Fannie Mae reported net income of $3.9 billion and comprehensive income of $4 billion for the third quarter. Fannie Mae reported a positive net worth of $6.4 billion as of September 30. According to the GSE, Fannie Mae expects to pay $4 billion in dividends to the U.S. Department of the Treasury in December, creating a total of $134.5 billion in dividends paid to Treasury.
Fannie Mae’s net income of $3.9 billion is higher than the $3.7 billion net income it reported in the second quarter, which the GSE credited primarily to lower fair value losses and an increase in revenues.
“This was another solid quarter, with the company reporting strong financial results and continuing to provide much needed liquidity to the market,” said Timothy J. Mayopoulos, president and CEO. “We continue to build a strong book of business based on appropriate standards. We are committed to being our customers’ most valued business partner and delivering the products, services, and tools our customers need to serve the entire market confidently, efficiently, and profitably.”
In its quarterly report, Fannie Mae predicted that it will continue to generate profits for the foreseeable future.
“The company’s financial results will be affected by a number of factors, including: changes in interest rates and home prices, the company’s guaranty fee rates, the volume of single-family mortgage originations in the future, the size, composition, and quality of the company’s retained mortgage portfolio and guaranty book of business, and economic and housing market conditions,” the quarterly report stated.
Separately, Freddie Mac reported net income of $2.1 billion for the third quarter, compared to $1.4 billion for the second quarter. The GSE also reported comprehensive income of $2.8 billion for the third quarter of 2014, compared to $1.9 billion for the second quarter of 2014.

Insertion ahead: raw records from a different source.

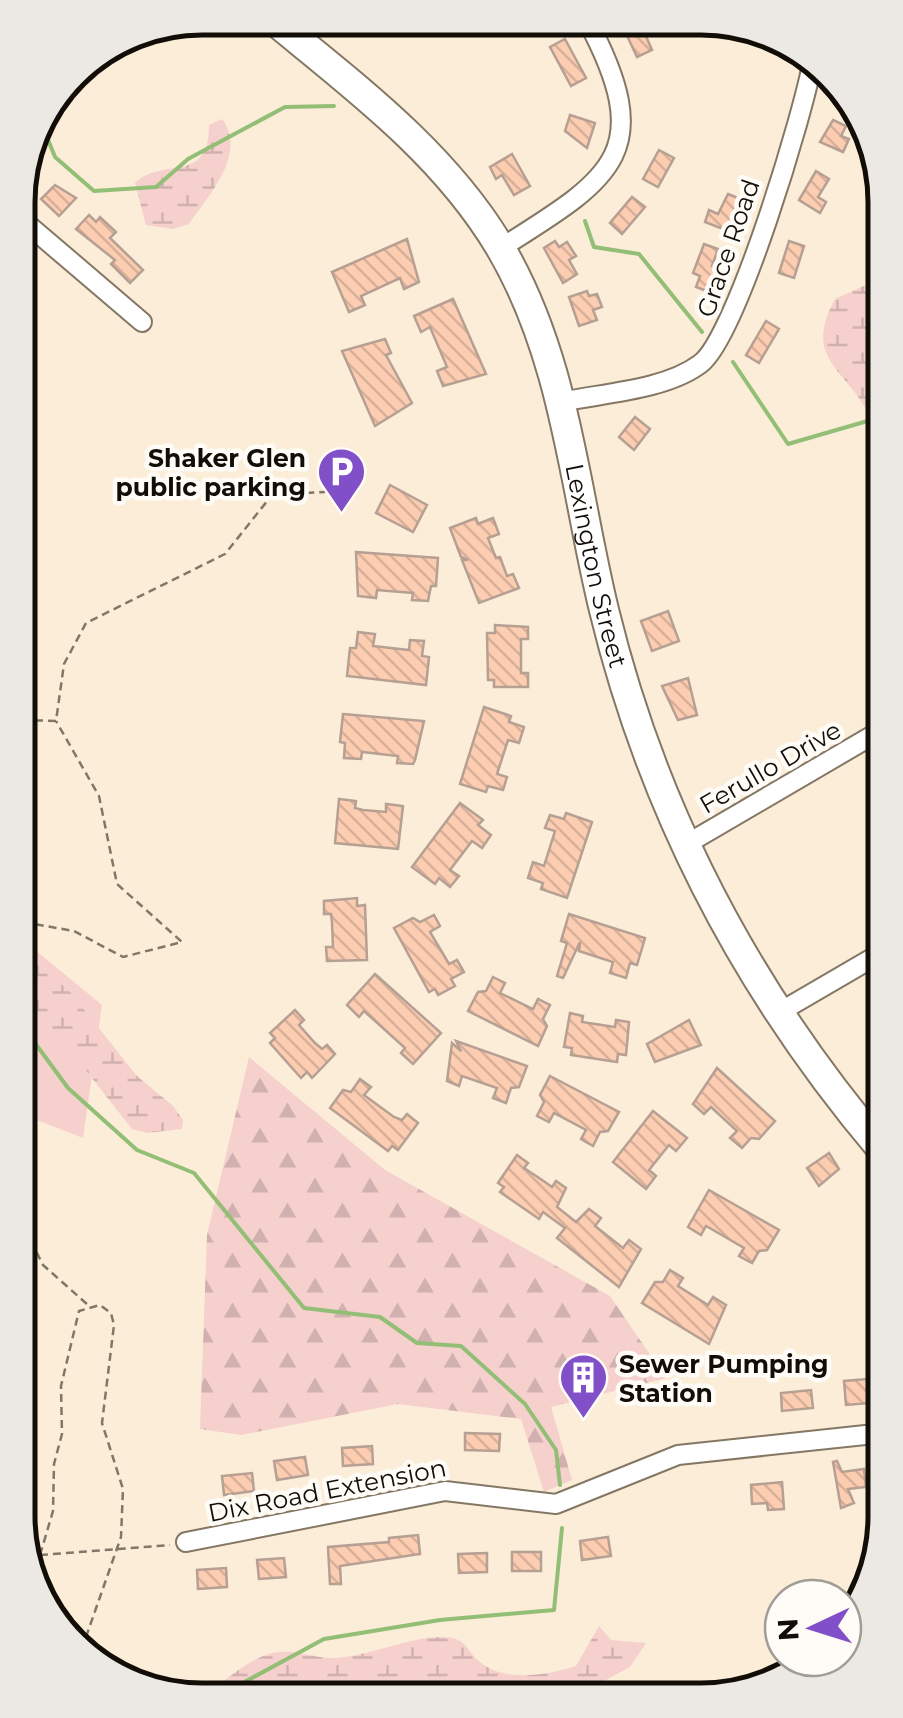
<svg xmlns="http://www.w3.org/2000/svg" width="903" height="1718" viewBox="0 0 903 1718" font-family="Montserrat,sans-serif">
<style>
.green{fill:#f5d0cd}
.forest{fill:url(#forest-firs)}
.wetland{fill:url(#wetland-marsh)}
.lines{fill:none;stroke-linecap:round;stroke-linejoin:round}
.stream{stroke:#92be76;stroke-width:4}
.building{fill:url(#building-back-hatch);stroke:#b69f93;stroke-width:2.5}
.street-casing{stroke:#847764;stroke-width:22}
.primary-casing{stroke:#847764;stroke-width:32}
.path{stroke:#807769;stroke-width:2.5;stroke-dasharray:8 5;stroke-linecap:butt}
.street{stroke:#fff;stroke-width:18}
.primary{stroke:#fff;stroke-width:28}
.labels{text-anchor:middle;stroke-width:9;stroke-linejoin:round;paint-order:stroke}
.street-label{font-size:25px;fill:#120e07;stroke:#fffcf7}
.poi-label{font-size:25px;font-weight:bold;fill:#120e07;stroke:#fffcf7;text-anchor:end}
.rim{fill:none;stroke:#120e07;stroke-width:5}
</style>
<defs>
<pattern id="forest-firs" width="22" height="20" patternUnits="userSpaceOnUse" patternTransform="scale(2.5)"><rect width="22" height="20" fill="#f5d0cd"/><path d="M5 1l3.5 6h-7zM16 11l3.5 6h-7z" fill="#d1b1af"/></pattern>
<pattern id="wetland-marsh" width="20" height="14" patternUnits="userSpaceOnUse" patternTransform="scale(2.5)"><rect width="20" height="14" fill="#f5d0cd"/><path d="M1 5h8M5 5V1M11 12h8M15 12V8" fill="none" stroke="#d1b1af"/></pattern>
<pattern id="building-back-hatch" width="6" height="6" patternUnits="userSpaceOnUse" patternTransform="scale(2.5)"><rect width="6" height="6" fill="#fdcdb2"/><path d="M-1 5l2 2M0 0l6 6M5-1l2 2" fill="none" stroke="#d8af98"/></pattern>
</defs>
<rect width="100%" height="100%" fill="#fbedd8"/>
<!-- green -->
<path class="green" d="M23 940 102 1005 83 1138 24 1115Z"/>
<!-- forest -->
<path class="forest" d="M249 1057 385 1170 610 1296 666 1378 551 1407 572 1480 544 1492 521 1419 398 1404 241 1435 200 1429 207 1235Z"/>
<!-- wetland -->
<g class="wetland">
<path d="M222 119C248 154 208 196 189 224L173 229 146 225 135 183C162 156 209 186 209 125Z"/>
<path d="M877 280 878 412 870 416C846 368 802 359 835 299Z"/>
<path d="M23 951 70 992 137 1076 173 1106 183 1120 182 1129 148 1133 132 1129 66 1045 24 1012Z"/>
<path d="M599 1626 611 1640 646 1643 630 1667 582 1693 201 1699C223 1683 252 1654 279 1652 296 1650 315 1658 332 1658 370 1657 408 1636 445 1637 467 1638 466 1651 480 1662 505 1683 548 1675 576 1666Z"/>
</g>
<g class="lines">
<!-- stream -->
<g class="stream">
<path d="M44 130 55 157 94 191 156 187 188 159 285 107 334 106"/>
<path d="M585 221 594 247 639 254 702 332"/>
<path d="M733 362 788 444 878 418"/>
<path d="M24 1028 68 1088 137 1150 194 1173 304 1308 380 1317 417 1343 461 1346 525 1404 556 1450 560 1485"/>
<path d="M215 1698 324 1639 440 1620 554 1610 562 1528"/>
</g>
</g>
<!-- building -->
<g class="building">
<path d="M639 20 652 50 637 57 623 27Z"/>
<path d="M565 39 586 78 571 86 550 47Z"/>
<path d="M570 115 595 123 587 148 565 131Z"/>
<path d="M833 120 846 126 841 136 849 139 843 152 820 142Z"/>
<path d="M659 150 674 158 658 187 643 179Z"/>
<path d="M512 154 530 186 514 195 502 175 496 179 490 167Z"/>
<path d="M816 171 829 179 818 197 826 202 820 213 799 200Z"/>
<path d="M55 185 76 198 59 216 41 199Z"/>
<path d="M728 194 743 200 728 231 705 222 709 210 718 214Z"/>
<path d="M632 197 645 207 622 234 610 223Z"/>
<path d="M89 215 96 222 100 217 116 232 110 238 143 270 130 283 111 264 115 260 76 229Z"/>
<path d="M407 239 419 282 404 289 400 278 361 296 365 305 349 312 332 272Z"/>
<path d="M555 241 559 247 567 242 576 256 569 260 577 274 563 283 544 248Z"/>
<path d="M789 241 804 246 794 278 779 273Z"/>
<path d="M704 244 718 249 712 266 720 269 712 293 696 287 700 276 693 273Z"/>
<path d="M587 291 589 296 597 294 602 307 593 310 597 320 579 326 569 297Z"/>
<path d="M453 299 486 374 443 386 437 371 447 367 430 327 421 332 414 316Z"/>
<path d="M766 321 779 329 759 363 746 355Z"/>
<path d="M385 339 391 353 386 355 412 403 375 426 342 351Z"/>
<path d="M635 417 650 429 634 450 619 437Z"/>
<path d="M390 485 427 505 413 532 376 513Z"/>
<path d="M476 518 478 524 493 518 499 534 488 538 496 558 500 557 507 576 513 574 519 588 479 603 462 560H468L461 557 450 528Z"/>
<path d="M356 552 438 558 436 586H431L428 601 412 600 413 593 377 590 376 598 358 596Z"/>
<path d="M668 611 679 641 652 651 641 621Z"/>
<path d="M495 625 528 627V639H521V673H528V687H494V680H488L487 633H495Z"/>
<path d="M358 632 375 634 373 646 409 650 410 640 424 641 422 656 429 657 426 685 347 676 350 648H356Z"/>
<path d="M688 678 697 715 678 720 662 686Z"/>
<path d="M484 707 511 716 509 722 524 727 519 743 508 740 497 774 507 777 503 790 488 786 486 792 460 784Z"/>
<path d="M343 714 424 721 415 760 413 764 397 763 398 756 362 752 361 759 344 758 345 743 340 742Z"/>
<path d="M339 799 356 801 355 808 363 810 386 812V804L403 806 398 849 335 843Z"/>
<path d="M460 803 483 820 478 825 491 835 482 848 472 841 450 870 459 876 450 887 439 878 435 884 412 867Z"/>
<path d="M566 813 592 822 567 898 541 889 543 883 528 878 533 862 544 866 555 831 545 828 550 815 564 819Z"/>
<path d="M357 898V906L365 905 367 960 327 961 326 947H333L332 922 331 914H324V901Z"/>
<path d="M569 914 645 938 637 965 630 963 626 978 610 973 613 962 579 951 580 942 563 978 557 976 567 943 561 941Z"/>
<path d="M434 915 440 926 430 932 449 964 457 960 464 972 451 979 455 986 438 995 435 989 429 992 394 928 413 918 420 922Z"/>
<path d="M375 974 441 1033 413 1064 401 1053 405 1048 364 1011 359 1017 347 1005Z"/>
<path d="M493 977 505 983 500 993 533 1009 538 999 550 1005 543 1019 547 1026 538 1046 468 1011 478 992 486 991Z"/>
<path d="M295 1010 304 1020 299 1025 315 1043 322 1049 327 1045 335 1054 312 1078 307 1072 301 1078 270 1043 275 1038 270 1033Z"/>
<path d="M570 1013 583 1016 582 1022 615 1027 616 1020 629 1022 626 1055 618 1054 617 1062 571 1055 572 1048 564 1047Z"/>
<path d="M689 1020 701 1045 655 1062 647 1044Z"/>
<path d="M456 1041 527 1066 519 1087 511 1088 506 1103 493 1098 497 1088 462 1076 459 1086 447 1081 452 1043 461 1051Z"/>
<path d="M717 1068 775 1121 759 1139 751 1138 742 1148 730 1138 737 1131 711 1107 704 1114 693 1104Z"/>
<path d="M550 1076 619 1112 608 1131 600 1132 593 1146 581 1139 586 1130 554 1113 549 1122 537 1116 544 1102 540 1095Z"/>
<path d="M360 1079 371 1087 364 1095 394 1117 402 1120 407 1114 418 1123 398 1150 392 1146 388 1151 330 1108 343 1090 351 1092Z"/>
<path d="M653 1111 687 1138 676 1151 669 1145 649 1170 656 1176 646 1189 613 1162Z"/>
<path d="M829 1153 839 1169 819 1186 807 1168Z"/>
<path d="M517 1155 528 1163 524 1168 545 1182 552 1187 556 1181 566 1188 557 1207 576 1222 589 1209 601 1218 595 1226 623 1248 629 1240 641 1249 619 1287 557 1238 565 1228 543 1212 539 1219 500 1192 504 1187 498 1183Z"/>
<path d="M709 1190 779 1230 767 1250 759 1251 752 1263 739 1256 744 1248 720 1234 706 1226 701 1235 688 1227Z"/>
<path d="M670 1270 683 1278 678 1286 708 1305 713 1297 726 1305 709 1344 642 1303 655 1282H663Z"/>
<path d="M880 1378 882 1402 846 1405 844 1381Z"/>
<path d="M811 1390 813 1408 782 1411 781 1393Z"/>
<path d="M465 1433 500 1434 499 1451 465 1450Z"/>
<path d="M372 1446 373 1464 343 1466 342 1448Z"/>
<path d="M305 1457 308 1475 277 1480 274 1461Z"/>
<path d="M837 1461 842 1472 864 1469 866 1487 848 1489 854 1503 841 1508 833 1462Z"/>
<path d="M252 1473 254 1491 224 1495 222 1476Z"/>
<path d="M782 1482 784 1509 768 1510 767 1503 752 1504 751 1485Z"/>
<path d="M418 1535 420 1554 340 1566 341 1584H330L328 1547 389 1542V1538Z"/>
<path d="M608 1537 611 1556 582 1560 580 1541Z"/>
<rect x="512" y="1552" width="29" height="19"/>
<path d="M487 1553V1572L459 1573 458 1554Z"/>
<path d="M284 1558 286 1577 259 1579 257 1560Z"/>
<path d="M226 1568 227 1587 198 1589 197 1570Z"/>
</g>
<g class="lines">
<defs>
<g id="street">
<path d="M19 217 142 322"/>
<path d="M501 248C612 178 658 153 587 20"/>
<path d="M561 402C604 393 665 390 700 364 736 339 805 109 813 59"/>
<path d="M685 845 880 731"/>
<path d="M778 1013 881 953"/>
<path d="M186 1542 445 1491 556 1504 678 1455 884 1433"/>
</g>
<g id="primary">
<path id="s1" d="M271 18C355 87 444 153 500 247 566 359 574 487 604 610 653 812 749 993 883 1151"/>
</g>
</defs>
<!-- street casing -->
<use href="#street" class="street-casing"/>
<!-- primary casing -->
<use href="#primary" class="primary-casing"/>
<!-- path -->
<g class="path">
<path d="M22 720 56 721 64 664 86 623 225 554 272 495 325 492"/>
<path d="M23 922 74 931 123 957 182 942 117 884 99 796 56 721"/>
<path d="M25 1229 43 1265 88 1305"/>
<path d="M40 1555 53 1511 54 1464 62 1434 61 1386 79 1311 100 1305 111 1313 114 1325 102 1423 123 1489 121 1537 80 1654"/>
<path d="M27 1556 170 1545"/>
</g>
<!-- street -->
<use href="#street" class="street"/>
<!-- primary -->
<use href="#primary" class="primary"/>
</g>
<!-- icons -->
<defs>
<symbol id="parking-pin" viewBox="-11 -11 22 30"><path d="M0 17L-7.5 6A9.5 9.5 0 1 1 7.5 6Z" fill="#814fc7" stroke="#fffcf7"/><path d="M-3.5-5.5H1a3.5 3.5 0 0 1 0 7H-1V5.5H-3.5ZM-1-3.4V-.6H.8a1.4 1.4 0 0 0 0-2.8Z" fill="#fff"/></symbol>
<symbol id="building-pin" viewBox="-11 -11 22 30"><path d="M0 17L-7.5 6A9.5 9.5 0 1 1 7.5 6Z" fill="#814fc7" stroke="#fffcf7"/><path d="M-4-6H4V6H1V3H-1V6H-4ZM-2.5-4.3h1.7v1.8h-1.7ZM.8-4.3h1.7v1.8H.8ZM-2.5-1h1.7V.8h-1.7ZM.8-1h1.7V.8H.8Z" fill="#fff"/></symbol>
</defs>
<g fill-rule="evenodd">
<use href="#parking-pin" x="314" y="444" width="55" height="75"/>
<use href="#building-pin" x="556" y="1350" width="55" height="75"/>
</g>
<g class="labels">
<!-- street labels -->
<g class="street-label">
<text transform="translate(728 248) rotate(-71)" y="9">Grace Road</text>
<text dy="9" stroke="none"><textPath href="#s1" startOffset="660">Lexington Street</textPath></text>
<text transform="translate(770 767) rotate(-30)" y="9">Ferullo Drive</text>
<text transform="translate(327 1490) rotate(-11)" y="9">Dix Road Extension</text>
</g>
<!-- poi labels -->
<g class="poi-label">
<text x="306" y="467">Shaker Glen<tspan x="306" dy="29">public parking</tspan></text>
<text x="619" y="1373" text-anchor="start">Sewer Pumping<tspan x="619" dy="29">Station</tspan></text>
</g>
</g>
<!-- crop -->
<path d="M0 0H903V1718H0ZM202 35H701A167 167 0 0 1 868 202V1516A167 167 0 0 1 701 1683H202A167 167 0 0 1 35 1516V202A167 167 0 0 1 202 35Z" fill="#ece9e4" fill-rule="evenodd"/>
<path class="rim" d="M202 35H701A167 167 0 0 1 868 202V1516A167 167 0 0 1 701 1683H202A167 167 0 0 1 35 1516V202A167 167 0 0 1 202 35Z"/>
<!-- north arrow -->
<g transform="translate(813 1628) rotate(266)"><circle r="48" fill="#fffcf7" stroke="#a09d97" stroke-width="2.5"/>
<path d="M0-8L18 38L0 25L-18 38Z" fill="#814fc7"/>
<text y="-15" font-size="28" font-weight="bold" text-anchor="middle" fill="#120e07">N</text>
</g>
</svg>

Based on its Sept. 30 net worth of $5.2 billion, Freddie Mac’s December dividend obligation will be $2.8 billion, bringing its total cash dividends paid to Treasury to $91 billion.
“It was another solid quarter for Freddie Mac, our twelfth straight of profitability,” said Freddie Mac CEO Donald H. Layton. “The fundamentals of our business continued to improve, and the quarter ended with the lowest single-family seriously delinquent rate in more than five years. Our work to become a more competitive company is bearing fruit in increased customer satisfaction and market share between the GSEs.”
But unlike Fannie Mae, Freddie Mac’s quarterly report warned that the future may have more than a few bumps in the road.
“Freddie Mac’s reported earnings may be volatile,” the report stated. “The fair value of the company’s derivative portfolio, which is used to reduce Freddie Mac’s exposure to interest-rate risk, can change as interest rates change. Fair value changes on derivatives are included in earnings, while fair value changes associated with several of the types of assets and liabilities being economically hedged are not. Therefore, there can be timing mismatches affecting a given period’s earnings, which may not be reflective of the economics of the company’s business. In addition, Freddie Mac’s earnings can vary significantly from quarter to quarter due to changes in the fair value of mortgage securities held by the company, which may fluctuate based on interest rate and mortgage spread movements.”
Fannie Mae and Freddie Mac were placed into federal conservatorship in September 2008; to date, no plan has been approved to bring the conservatorship to a close. Both entities are publicly traded in the over-the-counter securities market.